Currently I'm working on a prototype of turning auto-curry captures into shared. Will provide with a PR soon.

[Eliah-Lakhin]

@schungx ah, I see you already implemented it in the latest commit too :) Ok, I will try to test this feature then.

[schungx]

Seems that we were in a data race... :-D

After your work in sharing, and your concept of transparent sharing, it was just dead simple to put it in, involving changing very little code, as I always had the idea of introducing a Share statement. So I went straight ahead to put it in.

In the meantime, while you test out the new closures (you'll notice that I have merged the no_capture and no_shared features into no_closure), I'll start writing the documentation!

[schungx]

I must say, the whole closures concept is thanks to you. First with anonymous functions. Then with currying, then with capturing, then sharing, then finally full closures. Kudos.

[Eliah-Lakhin]

I'm glad that Rhai now has a full set of functional programming fundamentals. It will be very useful in my personal project, and I hope it will also help other Rhai users too.
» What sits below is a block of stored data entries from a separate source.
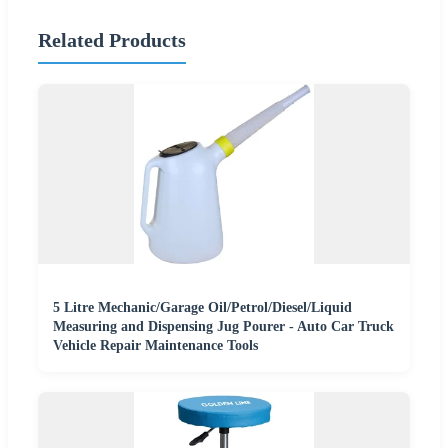
Related Products
5 Litre Mechanic/Garage Oil/Petrol/Diesel/Liquid
Measuring and Dispensing Jug Pourer - Auto Car Truck
Vehicle Repair Maintenance Tools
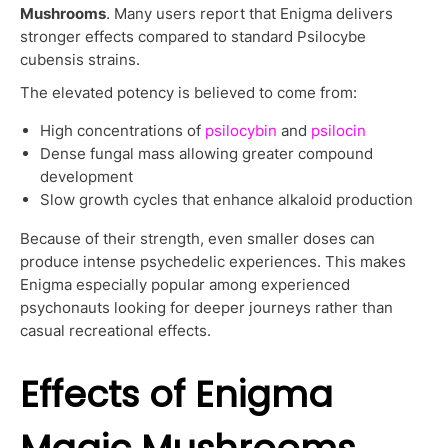
Mushrooms
. Many users report that Enigma delivers
stronger effects compared to standard Psilocybe
cubensis strains.
The elevated potency is believed to come from:
High concentrations of
psilocybin
and
psilocin
Dense fungal mass allowing greater compound
development
Slow growth cycles that enhance alkaloid production
Because of their strength, even smaller doses can
produce intense psychedelic experiences. This makes
Enigma especially popular among experienced
psychonauts looking for deeper journeys rather than
casual recreational effects.
Effects of Enigma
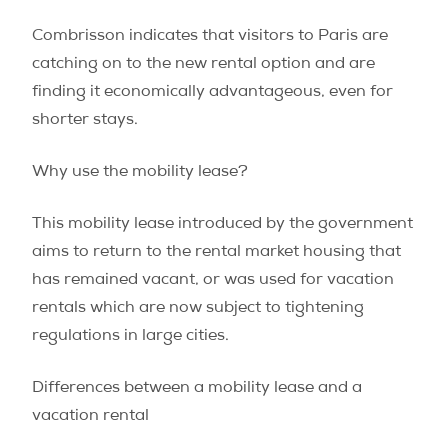
Combrisson indicates that visitors to Paris are
catching on to the new rental option and are
finding it economically advantageous, even for
shorter stays.
Why use the mobility lease?
This mobility lease introduced by the government
aims to return to the rental market housing that
has remained vacant, or was used for vacation
rentals which are now subject to tightening
regulations in large cities.
Differences between a mobility lease and a
vacation rental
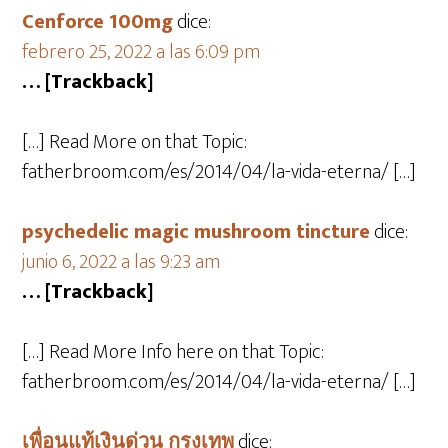
Cenforce 100mg
dice:
febrero 25, 2022 a las 6:09 pm
… [Trackback]
[…] Read More on that Topic:
fatherbroom.com/es/2014/04/la-vida-eterna/ […]
psychedelic magic mushroom tincture
dice:
junio 6, 2022 a las 9:23 am
… [Trackback]
[…] Read More Info here on that Topic:
fatherbroom.com/es/2014/04/la-vida-eterna/ […]
เพื่อนแท้เงินด่วน กรุงเทพ
dice:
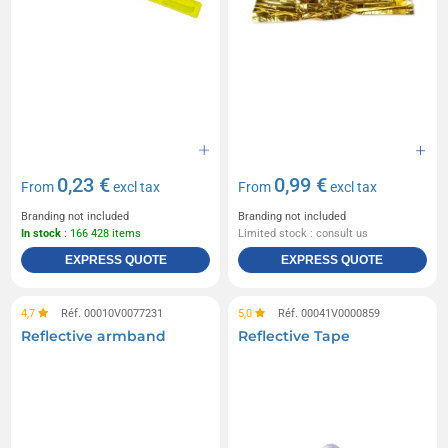
0,23 €
0,99 €
From
excl tax
From
excl tax
Branding not included
Branding not included
In stock
: 166 428 items
Limited stock : consult us
EXPRESS QUOTE
EXPRESS QUOTE
4,7
Réf. 00010V0077231
5,0
Réf. 00041V0000859
Reflective armband
Reflective Tape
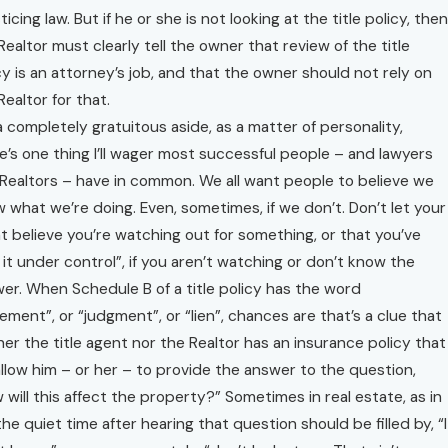
ticing law. But if he or she is not looking at the title policy, then
Realtor must clearly tell the owner that review of the title
cy is an attorney’s job, and that the owner should not rely on
Realtor for that.
a completely gratuitous aside, as a matter of personality,
e’s one thing I’ll wager most successful people – and lawyers
Realtors – have in common. We all want people to believe we
 what we’re doing. Even, sometimes, if we don’t. Don’t let your
nt believe you’re watching out for something, or that you’ve
 it under control”, if you aren’t watching or don’t know the
er. When Schedule B of a title policy has the word
ement”, or “judgment”, or “lien”, chances are that’s a clue that
her the title agent nor the Realtor has an insurance policy that
 allow him – or her – to provide the answer to the question,
 will this affect the property?” Sometimes in real estate, as in
, the quiet time after hearing that question should be filled by, “I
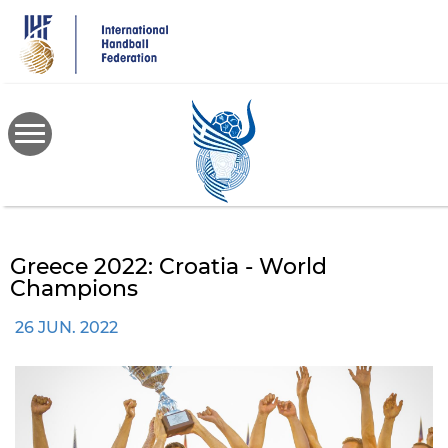
Skip
to
main
content
Greece 2022: Croatia - World
Champions
26 JUN. 2022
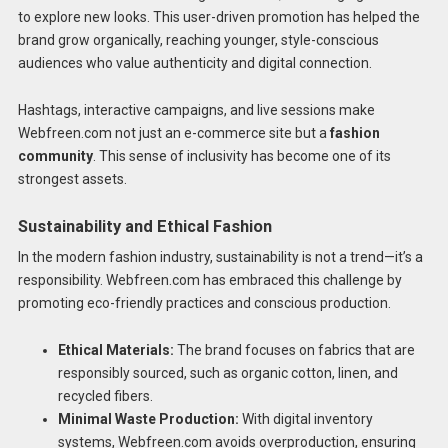
to explore new looks. This user-driven promotion has helped the
brand grow organically, reaching younger, style-conscious
audiences who value authenticity and digital connection.
Hashtags, interactive campaigns, and live sessions make
Webfreen.com not just an e-commerce site but a
fashion
community
. This sense of inclusivity has become one of its
strongest assets.
Sustainability and Ethical Fashion
In the modern fashion industry, sustainability is not a trend—it’s a
responsibility. Webfreen.com has embraced this challenge by
promoting eco-friendly practices and conscious production.
Ethical Materials:
The brand focuses on fabrics that are
responsibly sourced, such as organic cotton, linen, and
recycled fibers.
Minimal Waste Production:
With digital inventory
systems, Webfreen.com avoids overproduction, ensuring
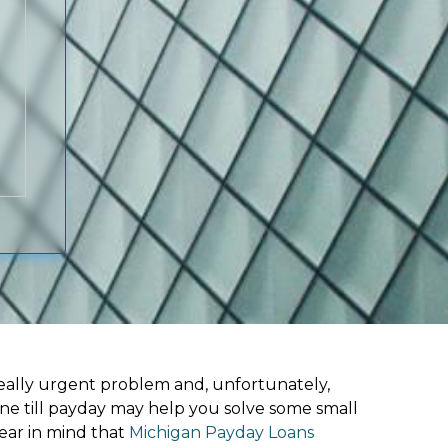
ally urgent problem and, unfortunately,
ine till payday may help you solve some small
ear in mind that
Michigan Payday Loans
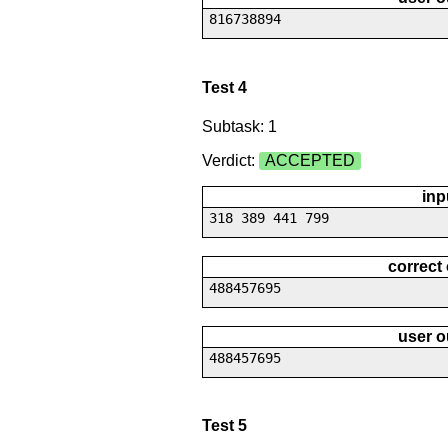
816738894
Test 4
Subtask: 1
Verdict:
ACCEPTED
inp
318 389 441 799
correct
488457695
user o
488457695
Test 5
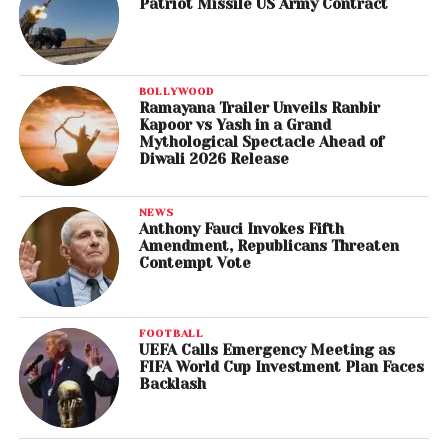
Patriot Missile US Army Contract
BOLLYWOOD
Ramayana Trailer Unveils Ranbir
Kapoor vs Yash in a Grand
Mythological Spectacle Ahead of
Diwali 2026 Release
NEWS
Anthony Fauci Invokes Fifth
Amendment, Republicans Threaten
Contempt Vote
FOOTBALL
UEFA Calls Emergency Meeting as
FIFA World Cup Investment Plan Faces
Backlash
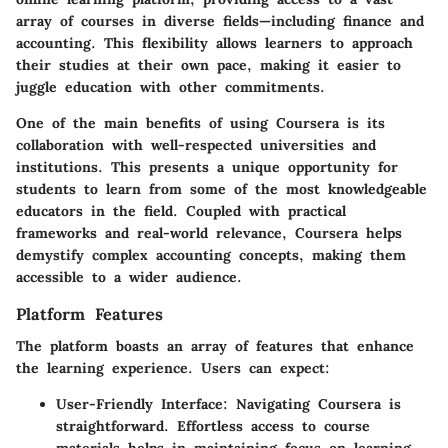
array of courses in diverse fields—including finance and
accounting. This flexibility allows learners to approach
their studies at their own pace, making it easier to
juggle education with other commitments.
One of the main benefits of using Coursera is its
collaboration with well-respected universities and
institutions. This presents a unique opportunity for
students to learn from some of the most knowledgeable
educators in the field. Coupled with practical
frameworks and real-world relevance, Coursera helps
demystify complex accounting concepts, making them
accessible to a wider audience.
Platform Features
The platform boasts an array of features that enhance
the learning experience. Users can expect:
User-Friendly Interface
: Navigating Coursera is
straightforward. Effortless access to course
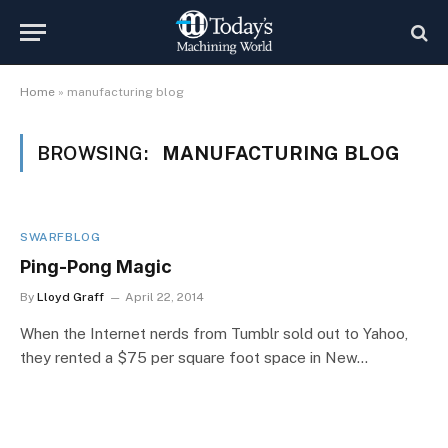
Home
»
manufacturing blog
BROWSING:
MANUFACTURING BLOG
SWARFBLOG
Ping-Pong Magic
By
Lloyd Graff
April 22, 2014
When the Internet nerds from Tumblr sold out to Yahoo,
they rented a $75 per square foot space in New…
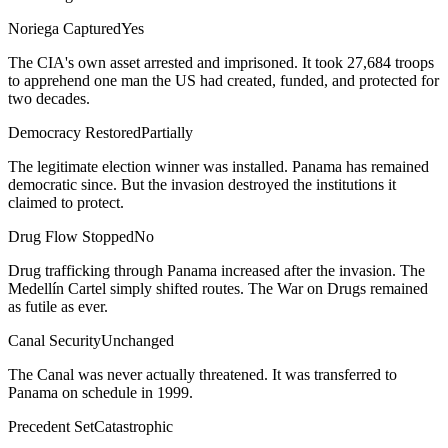
Noriega Captured
Yes
The CIA's own asset arrested and imprisoned. It took 27,684 troops
to apprehend one man the US had created, funded, and protected for
two decades.
Democracy Restored
Partially
The legitimate election winner was installed. Panama has remained
democratic since. But the invasion destroyed the institutions it
claimed to protect.
Drug Flow Stopped
No
Drug trafficking through Panama increased after the invasion. The
Medellín Cartel simply shifted routes. The War on Drugs remained
as futile as ever.
Canal Security
Unchanged
The Canal was never actually threatened. It was transferred to
Panama on schedule in 1999.
Precedent Set
Catastrophic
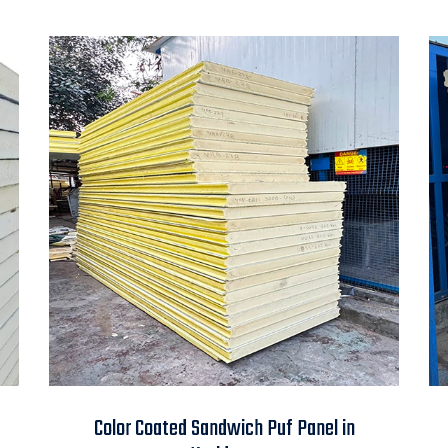
Color Coated
Color Coated Sandwich Puf Panel in
Sandwich Puf Panel in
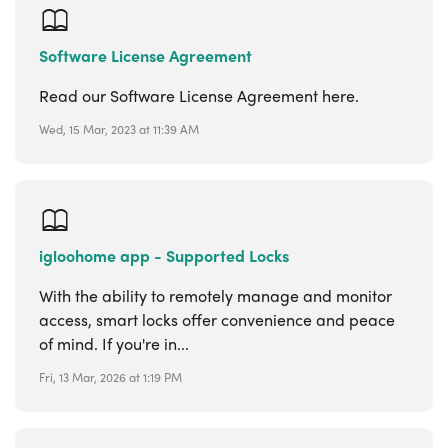
Software License Agreement
Read our Software License Agreement here.
Wed, 15 Mar, 2023 at 11:39 AM
igloohome app - Supported Locks
With the ability to remotely manage and monitor
access, smart locks offer convenience and peace
of mind. If you're in...
Fri, 13 Mar, 2026 at 1:19 PM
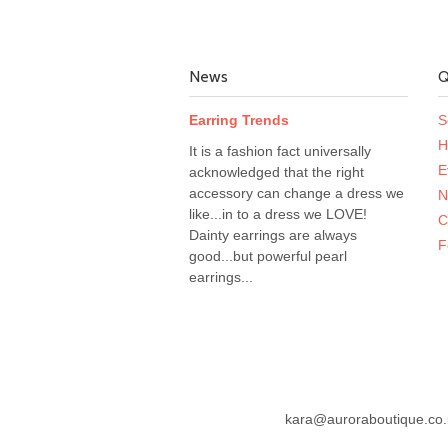
News
Q
Earring Trends
S
H
It is a fashion fact universally
E
acknowledged that the right
accessory can change a dress we
N
like...in to a dress we LOVE!
C
Dainty earrings are always
F
good...but powerful pearl
earrings...
kara@auroraboutique.co.u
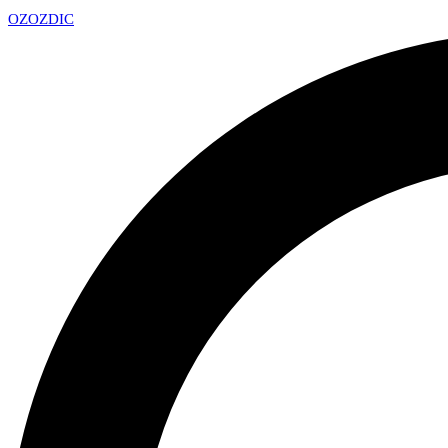
OZ
OZDIC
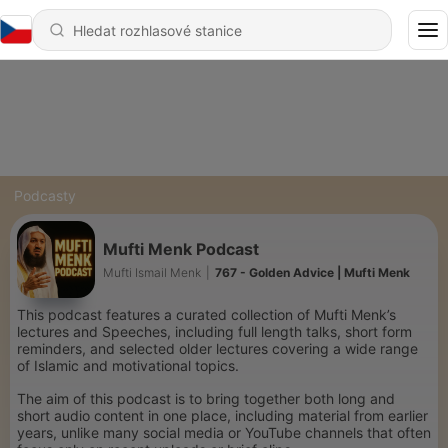
Podcasty
Mufti Menk Podcast
Mufti Ismail Menk
|
767 - Golden Advice | Mufti Menk
This podcast features a curated collection of Mufti Menk’s
lectures and Speeches, including full length talks, short form
reminders, and selected older lectures covering a wide range
of Islamic and motivational topics.
The aim of this podcast is to bring together both long and
short audio content in one place, including material from earlier
years, unlike many social media or YouTube channels that often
And maybe it could even become a basis for implementation of async programming features in a more distant future.

I just did a few more tricky tests with closing to the for's iterator variable and to the arguments of nested functions. All tests work fine. In my opinion it's good to go to the upstream.

[schungx]

I'll refine the documentation and then merge!

[schungx]

I just did a few more tricky tests with closing to the for's iterator variable and to the arguments of nested functions. All tests work fine. In my opinion it's good to go to the upstream.

Closing over the for loop variable didn't work - it creates new values for every iteration, instead of capturing that one variable like other languages. I've fixed it.

There are a number of quirks that I fixed as well.